• Directive 1
Answer each question from the well-treatment passage.
(a) What is the broadest injection rate range given for the high-loading stream?
(b) How long is each section of the horizontal well?
(c) How many perforations does each perforation cluster contain?
• Directive 2
Decide whether each statement agrees with the well-treatment passage. Answer yes or no, and quote the words from the passage that decide it.
(a) The diluted stream carries a higher loading of manufactured shapes than the high-loading stream.
(b) Bridge plugs mark the boundaries between the sections of the horizontal well.
(c) The cleaning operation can include pumping fiber to clean the lines.
• Directive 3
Continue the well-treatment passage, starting after its final sentence.

• Text to read
<<<<

In embodiments, the high-loading stream may contain a variety of shapes, while the diluted stream contains less variety of shape. In some embodiments, the high-loading stream may contain both fibers and particles, while the diluted stream contains fibers.
The diluted stream would still contain a lower loading of manufactured shapes than the high-loading stream, when expressed in weight of shaped particles by volume of the stream.
[0104] In embodiments, the high-loading stream and the diluted stream are injected into the common manifold at particular rates. The high-loading stream may be injected at about 1 to about 20 bbl/min, or about 5 to about 10 bbl/min, or about 7 bbl/min. The diluted stream may be injected at about 1 to about 100 bbl/min, or about 25 to about 100 bbl/min, or about 25 to about 65 bbl/min, or about 43 bbl/min.
The total injection rate at the manifold and subsequently into the wellbore will thus be about 2 to about 120 bbl/min, or about 30 to about 100 bbl/min, or about 30 to about 75 bbl/min, or about 50 bbl/min.
[0105] Then, to complete the operation, a cleaning operation may be performed.
This can include pumping an amount of fiber to clean the lines, then stopping pumping fiber, and then, once the last fraction of proppant has passed the perforations, slowing down the injection rate when squeezing particles through the perforations.
[0106] The following example describes a treatment utilizing a diverting composition and method according to one or more embodiments.
[0107] A horizontal well is being fractured in sections, with sections delimited by bridge plugs. Each section is 91.4 m (300ft) long and has 6 0.305 m (1 ft) perforation clusters, separated by 15.2 m (50 ft). Each perforation cluster contains six perforations.
The section is being treated with two stages of 36,300 kg (80,000) lbs of proppant, and each stage is separated by injecting a diverting agent which is a mixture of manufactured shapes. The shapes include particles and beads of various size and fibers.

>>>>

• Data supplied

<<<<

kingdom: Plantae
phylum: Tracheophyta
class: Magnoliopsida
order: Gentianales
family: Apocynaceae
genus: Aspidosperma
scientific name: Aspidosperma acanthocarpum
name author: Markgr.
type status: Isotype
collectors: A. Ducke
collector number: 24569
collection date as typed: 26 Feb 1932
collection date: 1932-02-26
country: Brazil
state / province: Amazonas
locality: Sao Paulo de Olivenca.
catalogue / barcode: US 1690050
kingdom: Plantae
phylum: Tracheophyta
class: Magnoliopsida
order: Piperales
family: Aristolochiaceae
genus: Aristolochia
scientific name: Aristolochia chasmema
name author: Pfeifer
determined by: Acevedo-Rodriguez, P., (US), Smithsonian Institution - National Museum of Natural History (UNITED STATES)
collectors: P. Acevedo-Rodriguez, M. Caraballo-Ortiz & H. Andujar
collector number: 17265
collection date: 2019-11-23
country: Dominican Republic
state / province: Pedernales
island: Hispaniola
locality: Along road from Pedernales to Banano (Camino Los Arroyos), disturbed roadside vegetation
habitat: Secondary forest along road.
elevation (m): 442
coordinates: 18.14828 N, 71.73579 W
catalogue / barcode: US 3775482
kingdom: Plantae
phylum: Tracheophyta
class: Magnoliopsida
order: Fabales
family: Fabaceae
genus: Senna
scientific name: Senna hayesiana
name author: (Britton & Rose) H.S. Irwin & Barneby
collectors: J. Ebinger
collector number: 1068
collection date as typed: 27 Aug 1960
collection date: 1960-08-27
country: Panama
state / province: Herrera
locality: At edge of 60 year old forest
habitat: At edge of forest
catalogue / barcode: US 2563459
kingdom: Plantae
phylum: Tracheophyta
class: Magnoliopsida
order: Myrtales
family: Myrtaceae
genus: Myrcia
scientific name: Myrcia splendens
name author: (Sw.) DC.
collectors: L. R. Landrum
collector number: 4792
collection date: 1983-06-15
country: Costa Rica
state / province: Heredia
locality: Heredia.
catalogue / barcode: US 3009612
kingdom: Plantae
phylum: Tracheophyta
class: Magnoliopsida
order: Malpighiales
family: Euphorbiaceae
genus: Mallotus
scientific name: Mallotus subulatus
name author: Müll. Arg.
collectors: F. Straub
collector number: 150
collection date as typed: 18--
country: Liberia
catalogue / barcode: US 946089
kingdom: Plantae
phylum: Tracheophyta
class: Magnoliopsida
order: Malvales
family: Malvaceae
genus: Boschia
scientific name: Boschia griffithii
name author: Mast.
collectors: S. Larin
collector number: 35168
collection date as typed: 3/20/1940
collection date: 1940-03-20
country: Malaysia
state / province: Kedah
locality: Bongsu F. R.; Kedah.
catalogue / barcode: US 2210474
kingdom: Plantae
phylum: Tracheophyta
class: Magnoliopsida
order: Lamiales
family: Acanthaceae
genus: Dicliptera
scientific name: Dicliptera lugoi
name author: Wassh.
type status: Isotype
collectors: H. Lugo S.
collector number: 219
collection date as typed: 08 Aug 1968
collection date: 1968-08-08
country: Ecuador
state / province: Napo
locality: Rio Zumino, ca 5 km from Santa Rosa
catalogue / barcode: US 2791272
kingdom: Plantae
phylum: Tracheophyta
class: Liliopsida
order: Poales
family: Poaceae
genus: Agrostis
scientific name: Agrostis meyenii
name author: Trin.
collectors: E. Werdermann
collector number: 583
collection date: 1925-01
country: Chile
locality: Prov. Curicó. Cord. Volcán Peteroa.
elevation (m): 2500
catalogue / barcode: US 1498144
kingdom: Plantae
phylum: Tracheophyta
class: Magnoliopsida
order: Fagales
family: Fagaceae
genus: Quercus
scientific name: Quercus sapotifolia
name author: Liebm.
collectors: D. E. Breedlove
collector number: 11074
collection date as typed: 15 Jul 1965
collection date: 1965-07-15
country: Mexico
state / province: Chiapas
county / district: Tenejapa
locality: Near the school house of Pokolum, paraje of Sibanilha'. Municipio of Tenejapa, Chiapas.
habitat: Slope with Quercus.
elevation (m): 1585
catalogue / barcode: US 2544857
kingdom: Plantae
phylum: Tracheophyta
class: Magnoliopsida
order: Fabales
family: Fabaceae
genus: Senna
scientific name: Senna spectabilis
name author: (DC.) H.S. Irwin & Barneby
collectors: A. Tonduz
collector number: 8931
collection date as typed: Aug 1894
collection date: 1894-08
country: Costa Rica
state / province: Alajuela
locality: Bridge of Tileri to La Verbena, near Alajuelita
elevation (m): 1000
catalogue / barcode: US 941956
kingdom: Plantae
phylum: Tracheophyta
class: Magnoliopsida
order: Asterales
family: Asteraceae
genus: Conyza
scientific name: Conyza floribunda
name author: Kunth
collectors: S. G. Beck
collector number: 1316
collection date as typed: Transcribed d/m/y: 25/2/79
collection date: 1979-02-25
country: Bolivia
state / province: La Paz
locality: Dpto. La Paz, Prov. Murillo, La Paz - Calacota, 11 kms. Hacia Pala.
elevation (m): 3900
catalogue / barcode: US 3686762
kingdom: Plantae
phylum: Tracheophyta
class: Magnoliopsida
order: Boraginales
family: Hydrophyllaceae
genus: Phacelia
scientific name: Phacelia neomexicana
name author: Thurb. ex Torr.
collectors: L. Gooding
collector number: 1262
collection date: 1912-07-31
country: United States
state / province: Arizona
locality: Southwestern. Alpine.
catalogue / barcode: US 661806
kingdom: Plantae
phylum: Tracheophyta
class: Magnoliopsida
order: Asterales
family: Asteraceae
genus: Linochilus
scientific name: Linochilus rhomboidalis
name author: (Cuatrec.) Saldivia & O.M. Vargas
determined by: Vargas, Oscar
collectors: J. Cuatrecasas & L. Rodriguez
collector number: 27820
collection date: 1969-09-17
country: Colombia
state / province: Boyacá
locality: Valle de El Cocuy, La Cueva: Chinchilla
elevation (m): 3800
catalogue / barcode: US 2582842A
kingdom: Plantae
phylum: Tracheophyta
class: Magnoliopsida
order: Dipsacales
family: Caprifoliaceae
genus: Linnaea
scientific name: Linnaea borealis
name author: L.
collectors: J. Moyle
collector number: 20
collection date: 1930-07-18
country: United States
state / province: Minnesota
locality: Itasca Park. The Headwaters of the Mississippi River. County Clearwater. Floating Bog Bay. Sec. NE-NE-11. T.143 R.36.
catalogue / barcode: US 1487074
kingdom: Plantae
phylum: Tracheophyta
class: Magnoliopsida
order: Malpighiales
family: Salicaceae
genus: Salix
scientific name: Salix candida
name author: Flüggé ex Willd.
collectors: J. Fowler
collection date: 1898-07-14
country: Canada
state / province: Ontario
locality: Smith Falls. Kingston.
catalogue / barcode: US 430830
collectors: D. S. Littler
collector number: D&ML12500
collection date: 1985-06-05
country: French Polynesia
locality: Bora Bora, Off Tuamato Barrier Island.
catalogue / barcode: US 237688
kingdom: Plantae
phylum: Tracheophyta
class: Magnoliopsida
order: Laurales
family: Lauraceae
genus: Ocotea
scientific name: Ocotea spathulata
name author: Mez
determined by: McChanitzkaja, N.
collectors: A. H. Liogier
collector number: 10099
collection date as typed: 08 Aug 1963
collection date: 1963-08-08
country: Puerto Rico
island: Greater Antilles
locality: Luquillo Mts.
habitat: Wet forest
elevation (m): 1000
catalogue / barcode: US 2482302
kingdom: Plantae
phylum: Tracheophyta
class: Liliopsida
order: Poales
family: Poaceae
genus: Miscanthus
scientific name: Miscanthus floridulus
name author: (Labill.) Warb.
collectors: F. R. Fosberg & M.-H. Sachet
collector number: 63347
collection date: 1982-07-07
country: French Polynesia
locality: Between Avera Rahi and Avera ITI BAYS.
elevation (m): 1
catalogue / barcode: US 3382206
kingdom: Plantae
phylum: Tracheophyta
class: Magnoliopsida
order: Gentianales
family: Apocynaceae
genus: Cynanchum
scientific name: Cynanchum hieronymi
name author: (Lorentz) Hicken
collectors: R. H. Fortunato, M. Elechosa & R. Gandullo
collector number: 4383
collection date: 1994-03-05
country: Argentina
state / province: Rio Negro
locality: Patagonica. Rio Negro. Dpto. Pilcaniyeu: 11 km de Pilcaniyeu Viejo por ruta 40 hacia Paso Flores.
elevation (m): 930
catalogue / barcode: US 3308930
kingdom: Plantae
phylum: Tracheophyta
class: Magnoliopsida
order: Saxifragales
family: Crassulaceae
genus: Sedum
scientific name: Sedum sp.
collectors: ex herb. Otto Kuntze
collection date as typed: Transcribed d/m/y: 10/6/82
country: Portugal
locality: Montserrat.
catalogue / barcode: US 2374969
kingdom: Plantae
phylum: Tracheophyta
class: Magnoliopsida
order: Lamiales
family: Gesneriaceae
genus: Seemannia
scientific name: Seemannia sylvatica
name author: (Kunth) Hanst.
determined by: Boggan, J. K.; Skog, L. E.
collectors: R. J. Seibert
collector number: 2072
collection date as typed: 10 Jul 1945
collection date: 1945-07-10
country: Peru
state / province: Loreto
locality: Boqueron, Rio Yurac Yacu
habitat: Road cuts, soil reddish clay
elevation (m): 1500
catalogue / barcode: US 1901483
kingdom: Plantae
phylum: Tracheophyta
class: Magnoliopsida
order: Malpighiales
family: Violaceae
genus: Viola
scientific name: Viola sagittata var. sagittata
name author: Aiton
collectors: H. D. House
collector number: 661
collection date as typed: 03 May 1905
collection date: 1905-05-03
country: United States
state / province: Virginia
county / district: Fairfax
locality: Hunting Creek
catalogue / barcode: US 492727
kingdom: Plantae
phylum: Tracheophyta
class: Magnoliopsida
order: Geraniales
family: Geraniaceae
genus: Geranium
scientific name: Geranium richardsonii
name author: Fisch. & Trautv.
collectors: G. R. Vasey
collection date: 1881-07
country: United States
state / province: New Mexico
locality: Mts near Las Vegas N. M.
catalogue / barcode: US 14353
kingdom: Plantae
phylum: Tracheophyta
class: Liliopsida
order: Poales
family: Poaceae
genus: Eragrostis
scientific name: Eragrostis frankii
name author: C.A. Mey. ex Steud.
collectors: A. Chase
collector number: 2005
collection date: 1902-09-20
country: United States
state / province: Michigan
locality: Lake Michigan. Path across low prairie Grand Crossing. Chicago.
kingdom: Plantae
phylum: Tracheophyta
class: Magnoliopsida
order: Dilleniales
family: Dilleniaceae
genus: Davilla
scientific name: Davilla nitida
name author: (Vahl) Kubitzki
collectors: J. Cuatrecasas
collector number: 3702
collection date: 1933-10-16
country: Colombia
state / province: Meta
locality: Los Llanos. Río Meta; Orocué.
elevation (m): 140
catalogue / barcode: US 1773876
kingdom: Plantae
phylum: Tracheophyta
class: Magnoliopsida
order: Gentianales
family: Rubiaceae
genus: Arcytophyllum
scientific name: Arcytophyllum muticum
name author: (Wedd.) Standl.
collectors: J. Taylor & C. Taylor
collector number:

>>>>

• Written reply 1
(a) About 1 to about 20 bbl/min.
(b) 91.4 m (300 ft).
(c) Six.

• Written reply 2
(a) No: "The diluted stream would still contain a lower loading of manufactured shapes than the high-loading stream"
(b) Yes: "with sections delimited by bridge plugs"
(c) Yes: "pumping an amount of fiber to clean the lines"

• Written reply 3
[0108] A diverting agent (also referred to as a plugging or diverting pill) in this example includes 22.7 kg (50 lbs) of particles and includes 3.8 kg (8.4 lbs) of fibers in 795 L (5 bbl) of 3 g/L (25 ppt) linear gel. This corresponds to 11.3 g/L (238 ppt) of particles and 0.48 g/L (40 ppt) of bridging fiber. The high-loading stream is injected into the line connecting the manifold to the wellhead (i.e., downstream of the manifold, identified as line 315 in Figure 2) at about 1100 ¨ 1300 L/min (about 7-8 bbl/min) while the diluted stream is injected at about 6700-6800 L/min (42-43 bbl/min) to bring the total injection rate to 7950 L/min (50 bbl/min). The diversion slurry derived as a result of the combination of the high-loading stream and the diluted stream has a volume of 1500 L (36 bbl), a particle loading of 4 g/L
(33.3 ppt), and a total fiber (carrier and bridging) loading of 6 g/L (50 ppt).
[0109] The high-loading stream is prepared in a mixing tub of a cement mixing /
blender float. Thirty minutes before the last fraction of proppant enters the wellbore, diverting material is added in the batch mixer. Specifically, the mixing tub is filled with 795 L (5 bbl) of water gelled with 11.3 kg (25 lbs) of linear gel. Into this 3.8 kg (8.4 lbs) of fiber are mixed. Then, 22.7 kg (50 lbs) of a particulate blend are added to achieve a desired concentration, and the stream is then mixed.
[0110] To pump the diverting agent in the high-loading stream, once the last fraction of proppant has passed the pump, the proppant is cut and 3180 L (20 bbl) of crosslinked fluid is injected. Then, the crosslinker is cut and 3180 L (20 bbl) of linear gel is injected.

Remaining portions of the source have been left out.